We do not see this aspect of the case as giving rise to a point which warrants leave to appeal being granted and there is no appearance of a miscarriage of justice.
The absence of an alternative (and lesser charge) and the Judge’s refusal to give the jury the sections of the Crimes Act 1961 which deal with the hierarchy of offences of violence
The charge of wounding with intent to cause grievous bodily harm was the only charge faced by the applicant. During their deliberations the jury asked to see the sections of the Crimes Act 1961 which identified “the charges above and below in seriousness of the current charges”. The Judge declined to provide this to the jury and told them that they had to concentrate on the charge which the applicant faced. Counsel for the applicant complains as to the Judge’s refusal to provide the jury with the hierarchy of charges and also, although not in a very particularised way, with the laying of a single charge.
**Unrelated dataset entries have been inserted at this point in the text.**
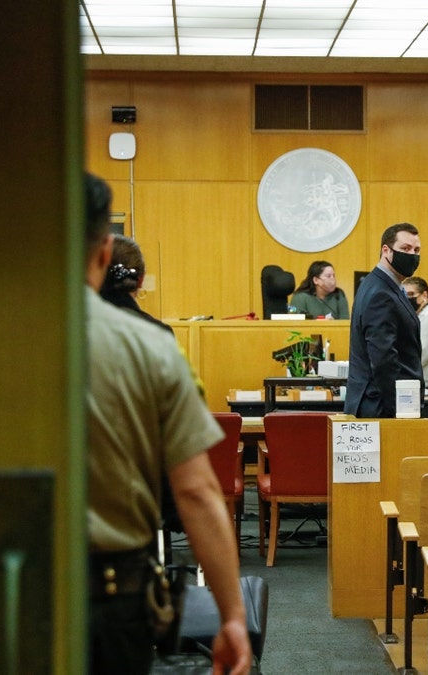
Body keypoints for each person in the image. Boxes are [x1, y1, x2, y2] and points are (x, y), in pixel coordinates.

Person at [83, 173, 252, 675]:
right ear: (103, 250)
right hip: (110, 591)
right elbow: (197, 491)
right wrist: (232, 616)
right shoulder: (150, 346)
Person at [345, 222, 424, 418]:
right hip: (381, 407)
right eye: (405, 248)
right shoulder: (380, 293)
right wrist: (398, 409)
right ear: (386, 250)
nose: (412, 255)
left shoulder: (383, 285)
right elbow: (383, 360)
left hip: (382, 403)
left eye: (416, 250)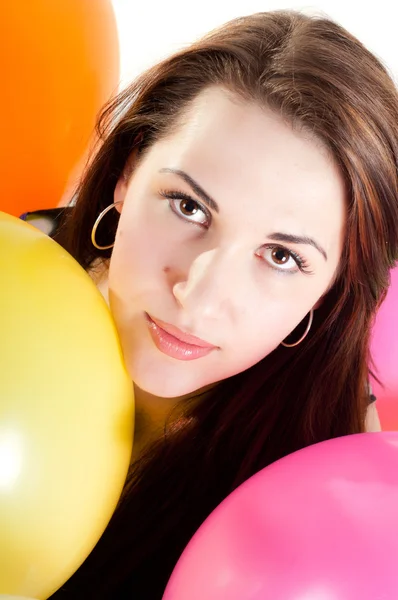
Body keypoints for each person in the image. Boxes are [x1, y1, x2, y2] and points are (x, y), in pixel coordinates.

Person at [25, 9, 396, 598]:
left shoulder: (331, 469)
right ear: (128, 173)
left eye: (281, 256)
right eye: (188, 207)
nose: (198, 294)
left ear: (331, 287)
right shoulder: (13, 280)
Had the Judge acceded to the jury’s request, it would have invited questions well-removed from the jury’s task and, as well, provided considerable scope for confusion, given the extent of overlap between the crimes in question. We accept that it would have been open to the prosecution to lay alternative charges and, given the nature of the defence as to mens rea, perhaps better – or at least safer – if they had done so. That said, however, the jury would not have found the applicant guilty of the offence charged unless satisfied that he was guilty.
Again, we see no point which would warrant leave to appeal being granted and no appearance of a miscarriage of justice.
Whether there was a sufficient evidential basis for the verdict
In submissions which the applicant rather than his counsel prepared, there is a complaint that the “weight of evidence does not support the verdict”. This point was not argued in the Court of Appeal and it does not raise an issue which would warrant leave to appeal being granted or a concern that there may have been a miscarriage of justice.
Result
The application for leave to appeal is dismissed.